But I do wonder for how many more "do something meaningful" might be a
solution. Guys perfectly qualified to be the bricklayer's apprentice... who
we've decided must sit still in school until they're 18, even if it's a sad
pretence of schooling.

------
zxcvbn4038
NYC schools are pretty aweful unless you live on the upper west side. The few
years of his life my son was in a Montessori school, but the cost was more
then my rent, so I decided to enroll him in a public school - it was a block
away from me so I saved four hours of commuting and a couple grand a month. He
walked in the door with basic reading, writing, and simple math skills. The
receptionist looked up his birth year on a chart, and informed me my son would
be placed in kindergarten where they were learning colors - no possibility of
him testing out, no possibility of sitting in with a 1st grade class, he was
born in year X so the chart says he is in kindergarten.
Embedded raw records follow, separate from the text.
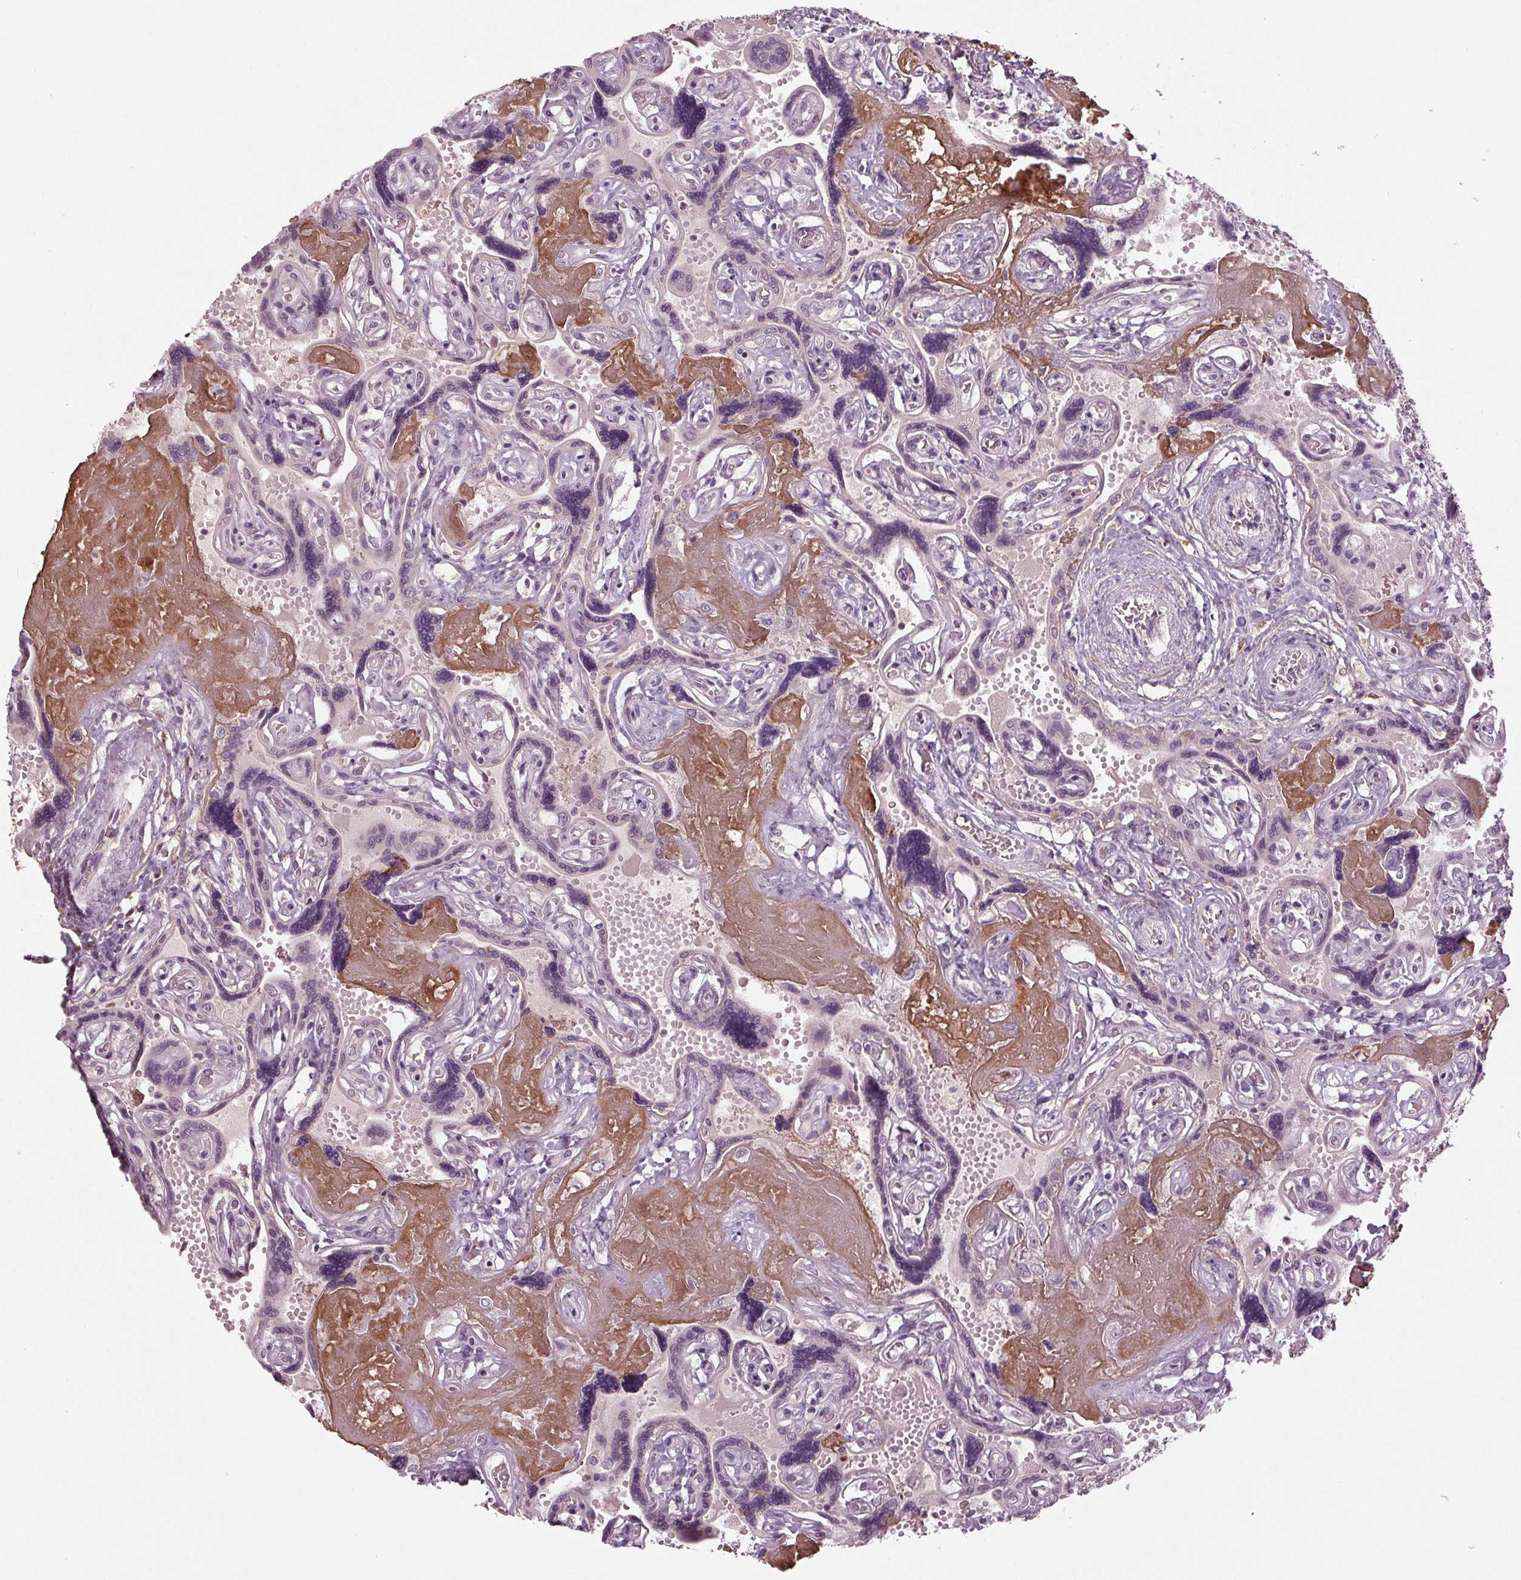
{"staining": {"intensity": "weak", "quantity": "<25%", "location": "nuclear"}, "tissue": "placenta", "cell_type": "Decidual cells", "image_type": "normal", "snomed": [{"axis": "morphology", "description": "Normal tissue, NOS"}, {"axis": "topography", "description": "Placenta"}], "caption": "Decidual cells show no significant protein staining in unremarkable placenta. Brightfield microscopy of immunohistochemistry (IHC) stained with DAB (3,3'-diaminobenzidine) (brown) and hematoxylin (blue), captured at high magnification.", "gene": "ZNF605", "patient": {"sex": "female", "age": 32}}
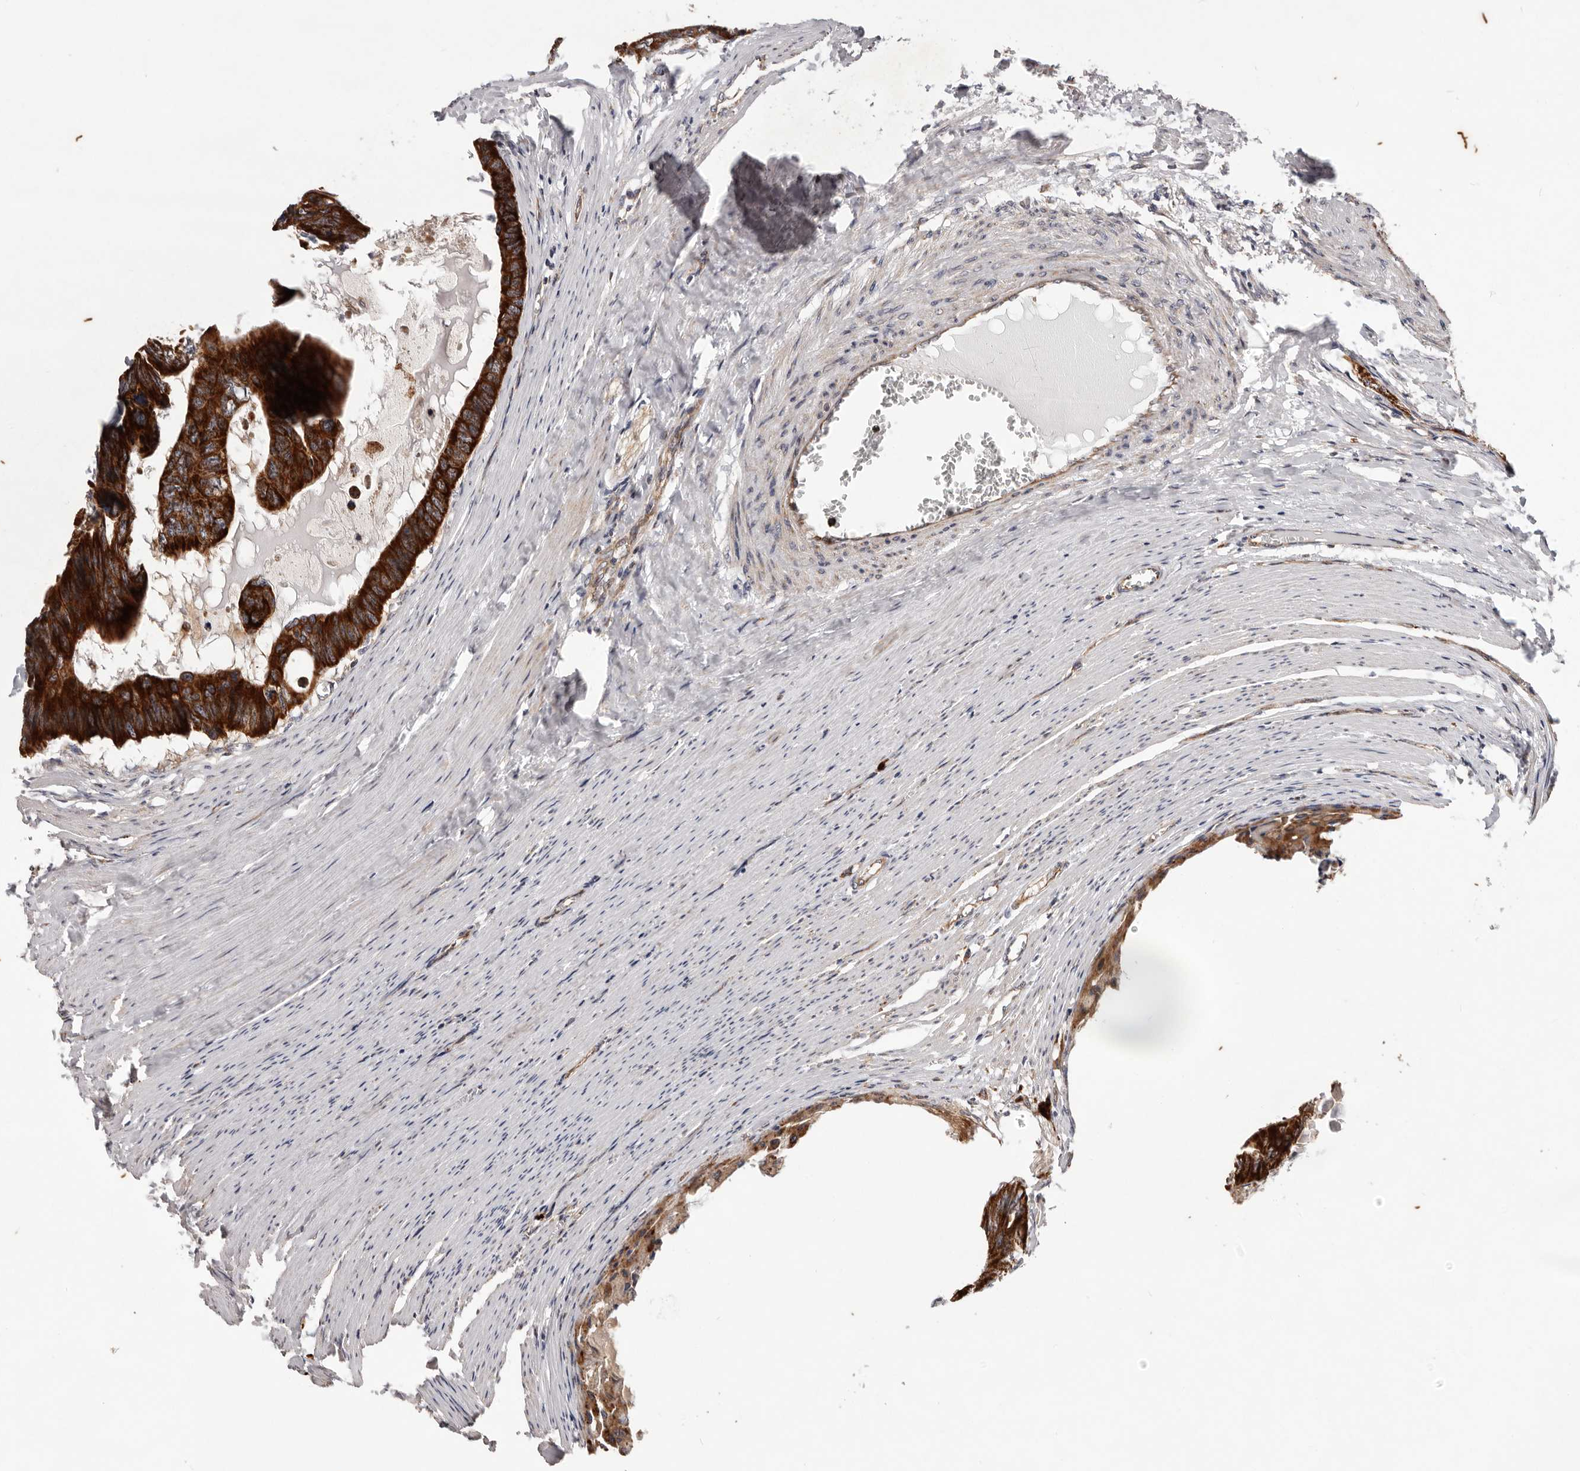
{"staining": {"intensity": "strong", "quantity": ">75%", "location": "cytoplasmic/membranous"}, "tissue": "colorectal cancer", "cell_type": "Tumor cells", "image_type": "cancer", "snomed": [{"axis": "morphology", "description": "Adenocarcinoma, NOS"}, {"axis": "topography", "description": "Colon"}], "caption": "Immunohistochemistry of human adenocarcinoma (colorectal) exhibits high levels of strong cytoplasmic/membranous expression in about >75% of tumor cells.", "gene": "MRPS10", "patient": {"sex": "female", "age": 55}}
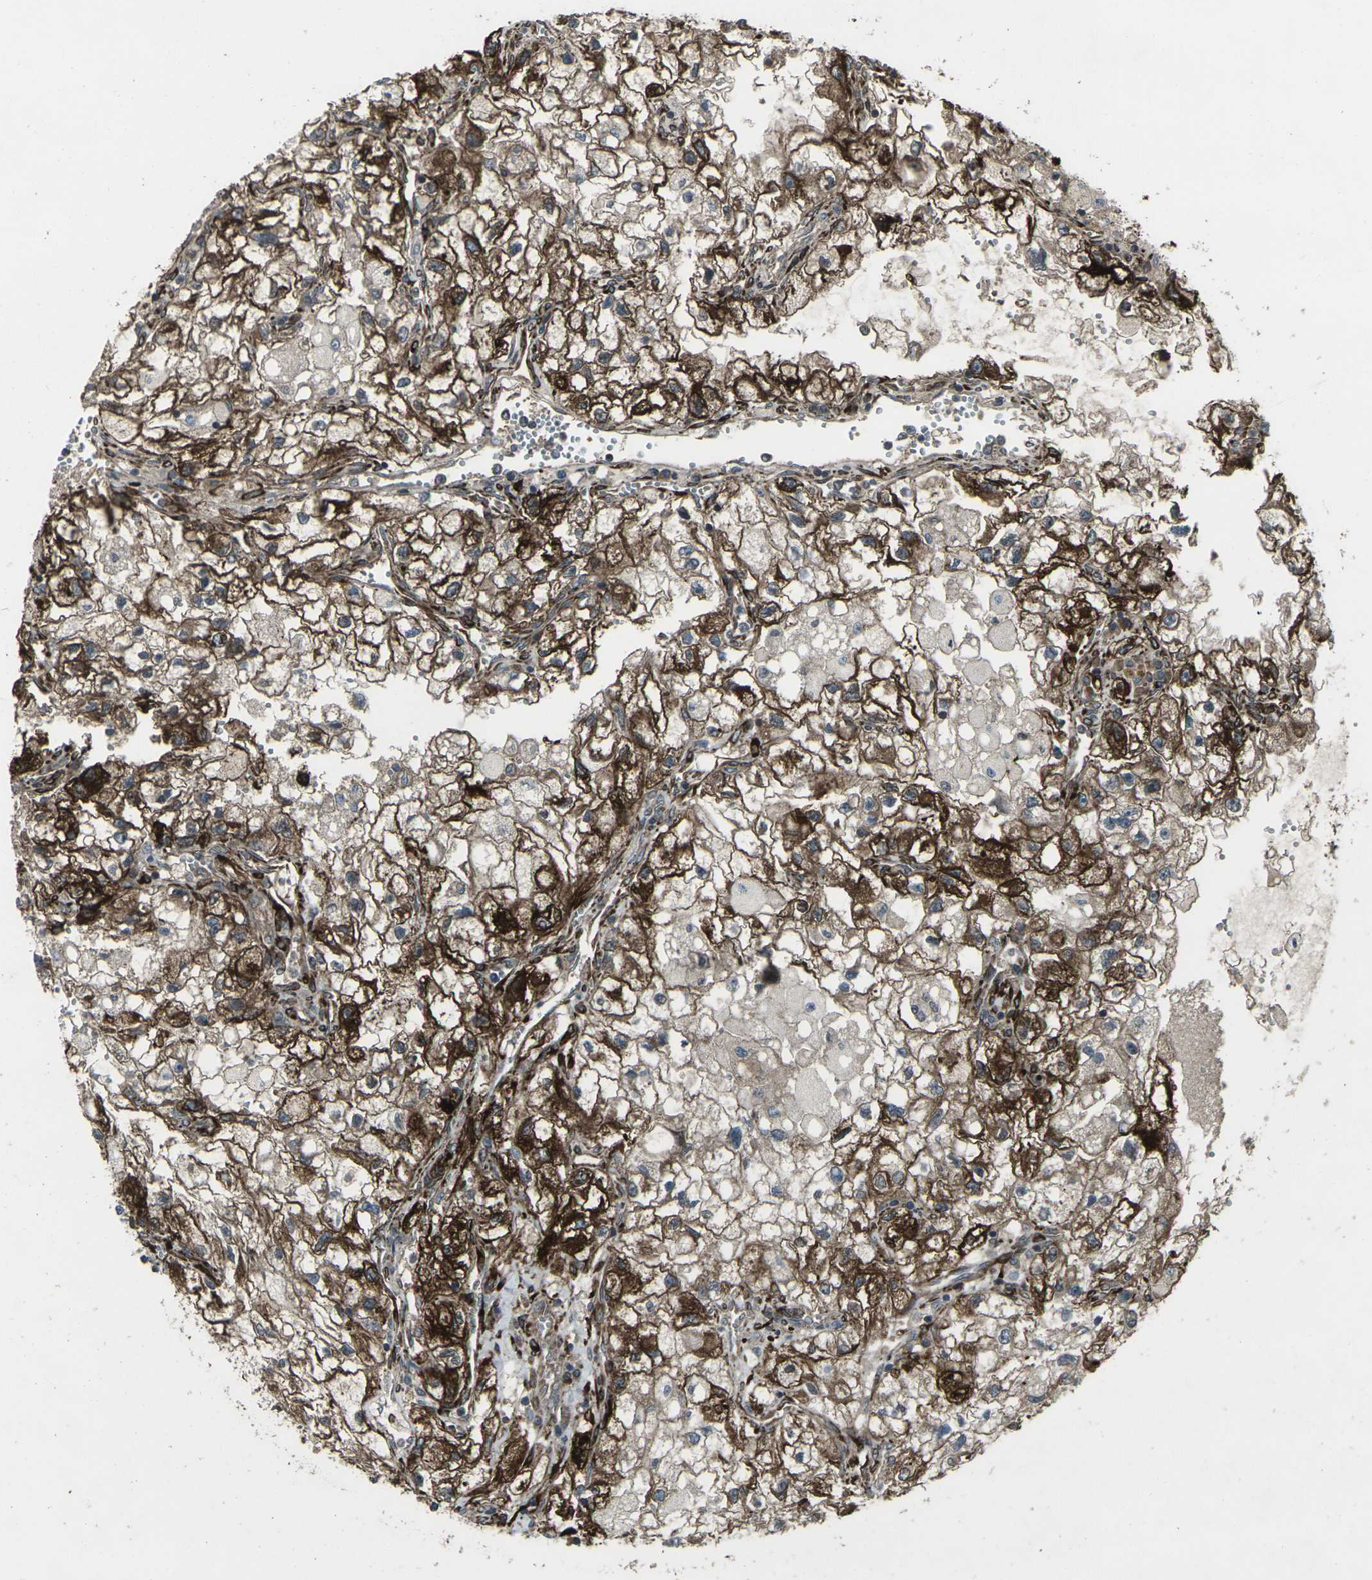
{"staining": {"intensity": "strong", "quantity": "25%-75%", "location": "cytoplasmic/membranous"}, "tissue": "renal cancer", "cell_type": "Tumor cells", "image_type": "cancer", "snomed": [{"axis": "morphology", "description": "Adenocarcinoma, NOS"}, {"axis": "topography", "description": "Kidney"}], "caption": "Immunohistochemistry micrograph of neoplastic tissue: human renal adenocarcinoma stained using IHC exhibits high levels of strong protein expression localized specifically in the cytoplasmic/membranous of tumor cells, appearing as a cytoplasmic/membranous brown color.", "gene": "LSMEM1", "patient": {"sex": "female", "age": 70}}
So he spent two days
doing colors, on the third day his name came up in a lottery for a charter
school, and I started getting up everyday at 4am to take him to Brooklynn
where he was doing 1st grade work again. The charter schools are unique to New
York City I believe, they are publicly funded but have a lot more discretion
in everything they do. Whereas the dropout rate in NYC is around 30%, and of
the 70% that do graduate only 48% graduate on time. For the charter schools
it’s closer to 90% graduate on time. When you factor in races - the NYC public
schools have their worst stats in black and Hispanic neighborhoods - no
shortage of data to back that up in Google - whereas the charter school stats
in the same neighborhoods equal or exceed the stats in the wealthiest
Caucasian neighborhoods.

------
thatfrenchguy
> Why should millions of perfectly normal adolescents, not all of them
> ghettoized, resist being educated? The reason is that they know deep down
> that due to the color of their skin, less is expected of them

It's not just race, it's also class.

------
externalreality
I don't agree with this article. The article presents the very narrow
perspective of an apparently uninformed person who thinks that invoking the
names MLK or James Baldwin will help their case. People like the author of
this article avoid, in their reasoning, any conception of income disparity, an
intrinsically racially prejudice curriculum, micro-aggressive and biased media
(to which students are constantly exposed), and any such thing that would lead
to a rational that an unfair system is producing students who are going to be
unresponsive to a traditional school system that is based on a presumption of
equality and social equity.

What is more is this uninformed person, doesn't seem to know why it is not OK
for a "white person" to use certain words. Showing that she has no
understanding of recent history and how words take on a different meaning
depending on who is saying them. This isn't a new concept; natural
languages(unlike say many computing languages) are VERY context sensitive and
have always been so.

This article reveals that it is, in fact, too the teacher who is lacking
education. Here I yield to works like that from Robin DiAngelo and Ken Wytsma.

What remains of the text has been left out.